Dataset entries

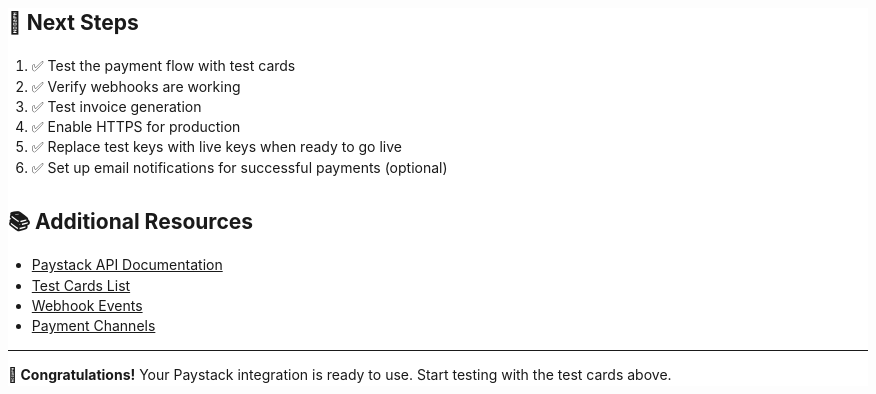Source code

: ## 🎯 Next Steps

1. ✅ Test the payment flow with test cards
2. ✅ Verify webhooks are working
3. ✅ Test invoice generation
4. ✅ Enable HTTPS for production
5. ✅ Replace test keys with live keys when ready to go live
6. ✅ Set up email notifications for successful payments (optional)

## 📚 Additional Resources

- [Paystack API Documentation](https://paystack.com/docs/api/)
- [Test Cards List](https://paystack.com/docs/payments/test-payments/)
- [Webhook Events](https://paystack.com/docs/payments/webhooks/)
- [Payment Channels](https://paystack.com/docs/payments/payment-channels/)

---

**🎉 Congratulations!** Your Paystack integration is ready to use. Start testing with the test cards above.

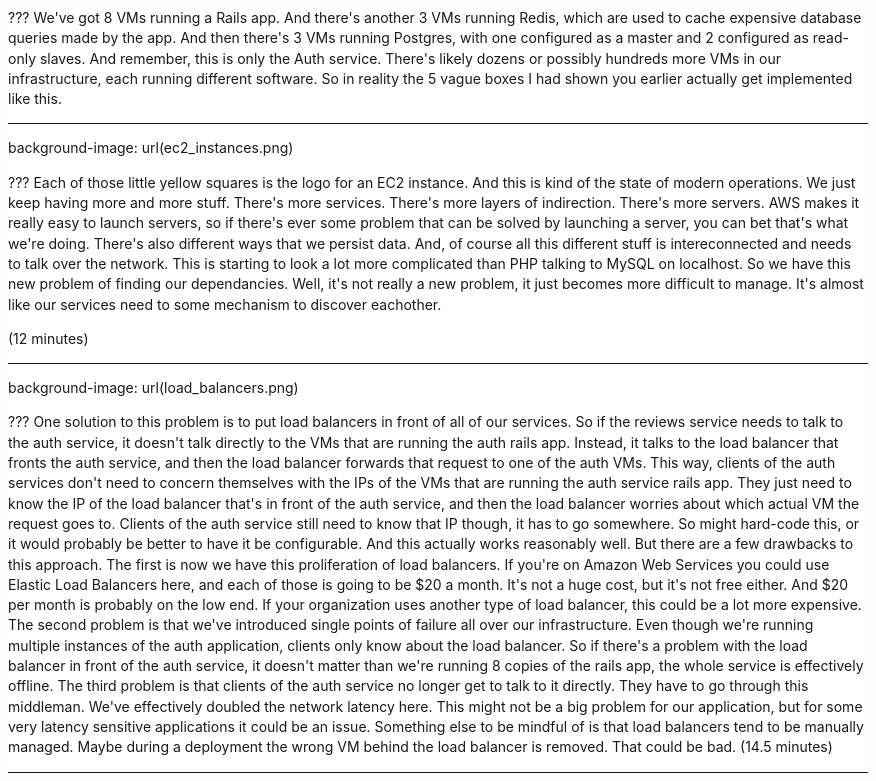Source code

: ???
We've got 8 VMs running a Rails app. And there's another 3 VMs running Redis, which are used to cache expensive database queries made by the app.
And then there's 3 VMs running Postgres, with one configured as a master and 2 configured as read-only slaves.
And remember, this is only the Auth service. There's likely dozens or possibly hundreds more VMs in our infrastructure, each running different software.
So in reality the 5 vague boxes I had shown you earlier actually get implemented like this.

---

background-image: url(ec2_instances.png)

???
Each of those little yellow squares is the logo for an EC2 instance.
And this is kind of the state of modern operations. We just keep having more and more stuff. There's more services. There's more layers of indirection.
There's more servers. AWS makes it really easy to launch servers, so if there's ever some problem that can be solved by launching a server,
you can bet that's what we're doing. There's also different ways that we persist data.
And, of course all this different stuff is intereconnected and needs to talk over the network.
This is starting to look a lot more complicated than PHP talking to MySQL on localhost.
So we have this new problem of finding our dependancies.
Well, it's not really a new problem, it just becomes more difficult to manage.
It's almost like our services need to some mechanism to discover eachother.

(12 minutes)

---

background-image: url(load_balancers.png)

???
One solution to this problem is to put load balancers in front of all of our services.
So if the reviews service needs to talk to the auth service, it doesn't talk directly to the VMs that are running the auth rails app.
Instead, it talks to the load balancer that fronts the auth service, and then the load balancer forwards that request to one of the auth VMs.
This way, clients of the auth services don't need to concern themselves with the IPs of the VMs that are running the auth service rails app.
They just need to know the IP of the load balancer that's in front of the auth service, and then the load balancer worries about which actual VM the request goes to.
Clients of the auth service still need to know that IP though, it has to go somewhere. So might hard-code this, or it would probably be better to have it be configurable.
And this actually works reasonably well. But there are a few drawbacks to this approach. The first is now we have this proliferation of load balancers.
If you're on Amazon Web Services you could use Elastic Load Balancers here, and each of those is going to be $20 a month. It's not a huge cost, but it's not free either.
And $20 per month is probably on the low end. If your organization uses another type of load balancer, this could be a lot more expensive.
The second problem is that we've introduced single points of failure all over our infrastructure. Even though we're running multiple instances of the auth application,
clients only know about the load balancer. So if there's a problem with the load balancer in front of the auth service, it doesn't matter than we're running 8 copies of the rails app,
the whole service is effectively offline. The third problem is that clients of the auth service no longer get to talk to it directly. They have to go through this middleman.
We've effectively doubled the network latency here. This might not be a big problem for our application, but for some very latency sensitive applications it could be an issue.
Something else to be mindful of is that load balancers tend to be manually managed. Maybe during a deployment the wrong VM behind the load balancer is removed. That could be bad.
(14.5 minutes)

---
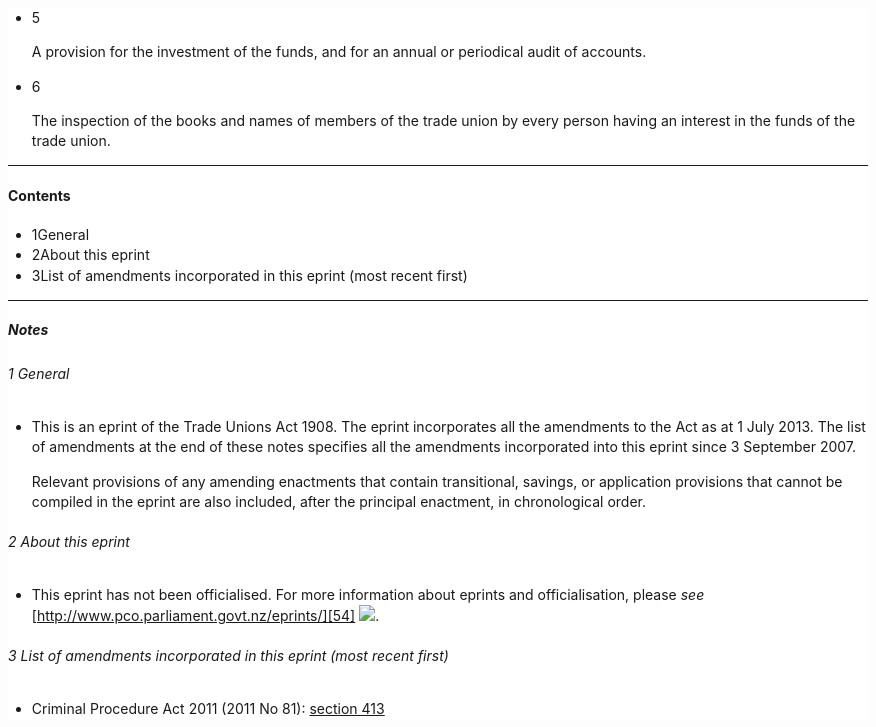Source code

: *   5 
    
    A provision for the investment of the funds, and for an annual or periodical audit of accounts.

*   6 
    
    The inspection of the books and names of members of the trade union by every person having an interest in the funds of the trade union.

---

#### Contents
    
*   1General
*   2About this eprint
*   3List of amendments incorporated in this eprint (most recent first) 

---

##### Notes

###### 1 General
    
*   This is an eprint of the Trade Unions Act 1908\. The eprint incorporates all the amendments to the Act as at 1 July 2013\. The list of amendments at the end of these notes specifies all the amendments incorporated into this eprint since 3 September 2007\.
    
    Relevant provisions of any amending enactments that contain transitional, savings, or application provisions that cannot be compiled in the eprint are also included, after the principal enactment, in chronological order.

###### 2 About this eprint
    
*   This eprint has not been officialised. For more information about eprints and officialisation, please _see_ [http://www.pco.parliament.govt.nz/eprints/][54] ![](/images/external_link.gif).

###### 3 List of amendments incorporated in this eprint (most recent first)
    
*   Criminal Procedure Act 2011 (2011 No 81): [section 413][49]



[0]: http://www.legislation.govt.nz/act/public/1908/0196/latest/link.aspx?id=DLM195466
[1]: http://www.legislation.govt.nz/act/public/1908/0196/latest/whole.html#DLM175704
[2]: http://www.legislation.govt.nz/act/public/1908/0196/latest/whole.html#DLM175706
[3]: http://www.legislation.govt.nz/act/public/1908/0196/latest/whole.html#DLM175707
[4]: http://www.legislation.govt.nz/act/public/1908/0196/latest/whole.html#DLM4520504
[5]: http://www.legislation.govt.nz/act/public/1908/0196/latest/whole.html#DLM175714
[6]: http://www.legislation.govt.nz/act/public/1908/0196/latest/whole.html#DLM175715
[7]: http://www.legislation.govt.nz/act/public/1908/0196/latest/whole.html#DLM175716
[8]: http://www.legislation.govt.nz/act/public/1908/0196/latest/whole.html#DLM175717
[9]: http://www.legislation.govt.nz/act/public/1908/0196/latest/whole.html#DLM175723
[10]: http://www.legislation.govt.nz/act/public/1908/0196/latest/whole.html#DLM4520505
[11]: http://www.legislation.govt.nz/act/public/1908/0196/latest/whole.html#DLM175726
[12]: http://www.legislation.govt.nz/act/public/1908/0196/latest/whole.html#DLM175727
[13]: http://www.legislation.govt.nz/act/public/1908/0196/latest/whole.html#DLM175728
[14]: http://www.legislation.govt.nz/act/public/1908/0196/latest/whole.html#DLM175729
[15]: http://www.legislation.govt.nz/act/public/1908/0196/latest/whole.html#DLM175730
[16]: http://www.legislation.govt.nz/act/public/1908/0196/latest/whole.html#DLM175731
[17]: http://www.legislation.govt.nz/act/public/1908/0196/latest/whole.html#DLM175732
[18]: http://www.legislation.govt.nz/act/public/1908/0196/latest/whole.html#DLM175733
[19]: http://www.legislation.govt.nz/act/public/1908/0196/latest/whole.html#DLM4520506
[20]: http://www.legislation.govt.nz/act/public/1908/0196/latest/whole.html#DLM175736
[21]: http://www.legislation.govt.nz/act/public/1908/0196/latest/whole.html#DLM175739
[22]: http://www.legislation.govt.nz/act/public/1908/0196/latest/whole.html#DLM175740
[23]: http://www.legislation.govt.nz/act/public/1908/0196/latest/whole.html#DLM175741
[24]: http://www.legislation.govt.nz/act/public/1908/0196/latest/whole.html#DLM175742
[25]: http://www.legislation.govt.nz/act/public/1908/0196/latest/whole.html#DLM175745
[26]: http://www.legislation.govt.nz/act/public/1908/0196/latest/whole.html#DLM175747
[27]: http://www.legislation.govt.nz/act/public/1908/0196/latest/whole.html#DLM175749
[28]: http://www.legislation.govt.nz/act/public/1908/0196/latest/whole.html#DLM175750
[29]: http://www.legislation.govt.nz/act/public/1908/0196/latest/whole.html#DLM175751
[30]: http://www.legislation.govt.nz/act/public/1908/0196/latest/whole.html#DLM175752
[31]: http://www.legislation.govt.nz/act/public/1908/0196/latest/whole.html#DLM175753
[32]: http://www.legislation.govt.nz/act/public/1908/0196/latest/whole.html#DLM175754
[33]: http://www.legislation.govt.nz/act/public/1908/0196/latest/whole.html#DLM175755
[34]: http://www.legislation.govt.nz/act/public/1908/0196/latest/whole.html#DLM4520507
[35]: http://www.legislation.govt.nz/act/public/1908/0196/latest/whole.html#DLM175758
[36]: http://www.legislation.govt.nz/act/public/1908/0196/latest/whole.html#DLM175760
[37]: http://www.legislation.govt.nz/act/public/1908/0196/latest/whole.html#DLM175761
[38]: http://www.legislation.govt.nz/act/public/1908/0196/latest/whole.html#DLM175763
[39]: http://www.legislation.govt.nz/act/public/1908/0196/latest/whole.html#DLM175765
[40]: http://www.legislation.govt.nz/act/public/1908/0196/latest/whole.html#DLM175766
[41]: http://www.legislation.govt.nz/act/public/1908/0196/latest/whole.html#DLM175767
[42]: http://www.legislation.govt.nz/act/public/1908/0196/latest/link.aspx?id=DLM319569
[43]: http://www.legislation.govt.nz/act/public/1908/0196/latest/link.aspx?id=DLM169542
[44]: http://www.legislation.govt.nz/act/public/1908/0196/latest/link.aspx?id=DLM59731
[45]: http://www.legislation.govt.nz/act/public/1908/0196/latest/link.aspx?id=DLM144405
[46]: http://www.legislation.govt.nz/act/public/1908/0196/latest/link.aspx?id=DLM328986
[47]: http://www.legislation.govt.nz/act/public/1908/0196/latest/link.aspx?id=DLM61310
[48]: http://www.legislation.govt.nz/act/public/1908/0196/latest/link.aspx?id=DLM59879
[49]: http://www.legislation.govt.nz/act/public/1908/0196/latest/link.aspx?id=DLM3360714
[50]: http://www.legislation.govt.nz/act/public/1908/0196/latest/link.aspx?id=DLM175774
[51]: http://www.legislation.govt.nz/act/public/1908/0196/latest/link.aspx?id=DLM396805
[52]: http://www.legislation.govt.nz/act/public/1908/0196/latest/link.aspx?id=DLM333795
[53]: http://www.legislation.govt.nz/act/public/1908/0196/latest/link.aspx?id=DLM3359902

[54]: http://www.pco.parliament.govt.nz/eprints/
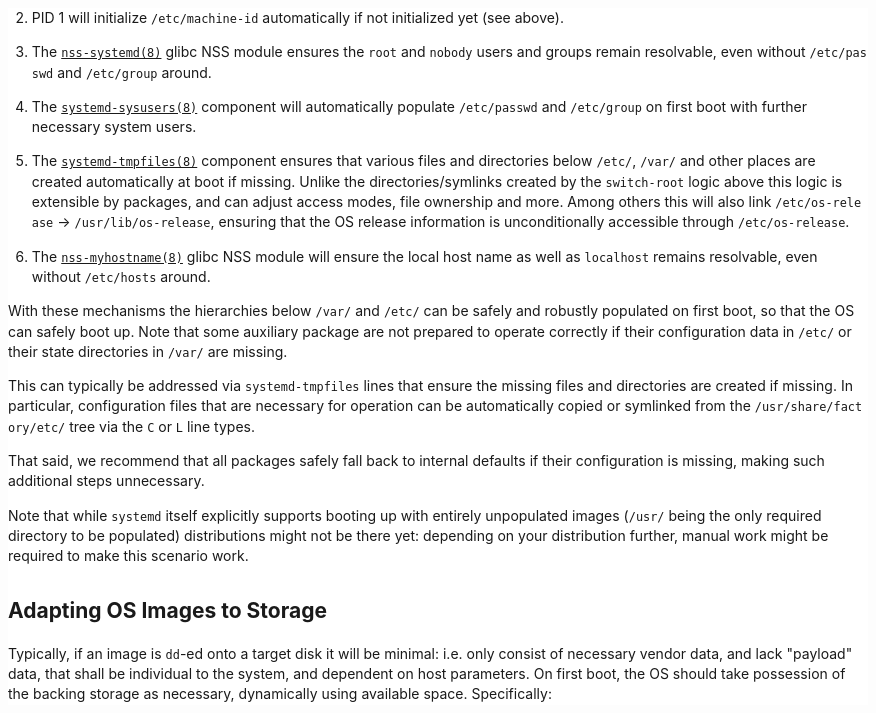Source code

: 2. PID 1 will initialize `/etc/machine-id` automatically if not initialized yet
   (see above).

3. The
   [`nss-systemd(8)`](https://www.freedesktop.org/software/systemd/man/nss-systemd.html)
   glibc NSS module ensures the `root` and `nobody` users and groups remain
   resolvable, even without `/etc/passwd` and `/etc/group` around.

4. The
   [`systemd-sysusers(8)`](https://www.freedesktop.org/software/systemd/man/systemd-sysusers.service.html)
   component will automatically populate `/etc/passwd` and `/etc/group` on
   first boot with further necessary system users.

5. The
   [`systemd-tmpfiles(8)`](https://www.freedesktop.org/software/systemd/man/systemd-tmpfiles-setup.service.html)
   component ensures that various files and directories below `/etc/`, `/var/`
   and other places are created automatically at boot if missing. Unlike the
   directories/symlinks created by the `switch-root` logic above this logic is
   extensible by packages, and can adjust access modes, file ownership and
   more. Among others this will also link `/etc/os-release` →
   `/usr/lib/os-release`, ensuring that the OS release information is
   unconditionally accessible through `/etc/os-release`.

6. The
   [`nss-myhostname(8)`](https://www.freedesktop.org/software/systemd/man/nss-myhostname.html)
   glibc NSS module will ensure the local host name as well as `localhost`
   remains resolvable, even without `/etc/hosts` around.

With these mechanisms the hierarchies below `/var/` and `/etc/` can be safely
and robustly populated on first boot, so that the OS can safely boot up.
Note that some auxiliary package are not prepared to operate correctly if their
configuration data in `/etc/` or their state directories in `/var/` are
missing.

This can typically be addressed via `systemd-tmpfiles` lines that
ensure the missing files and directories are created if missing.
In particular, configuration files that are necessary for operation can be automatically
copied or symlinked from the `/usr/share/factory/etc/` tree via the `C` or `L`
line types.

That said, we recommend that all packages safely fall back to
internal defaults if their configuration is missing, making such additional
steps unnecessary.

Note that while `systemd` itself explicitly supports booting up with entirely
unpopulated images (`/usr/` being the only required directory to be populated)
distributions might not be there yet: depending on your distribution further,
manual work might be required to make this scenario work.

## Adapting OS Images to Storage

Typically, if an image is `dd`-ed onto a target disk it will be minimal:
i.e. only consist of necessary vendor data, and lack "payload" data, that shall
be individual to the system, and dependent on host parameters.
On first boot, the OS should take possession of the backing storage as necessary, dynamically
using available space. Specifically:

◆ EXERCISE DIRECTIONS: Render the lines starting at the one containing "###### 3 List" and ending at the one containing "81): [section 413][49]" as a JSON list of strings, one string per line, leaving out blank lines.

◆ TASK RESPONSE:
[
  "###### 3 List of amendments incorporated in this eprint (most recent first)",
  "*   Criminal Procedure Act 2011 (2011 No 81): [section 413][49]"
]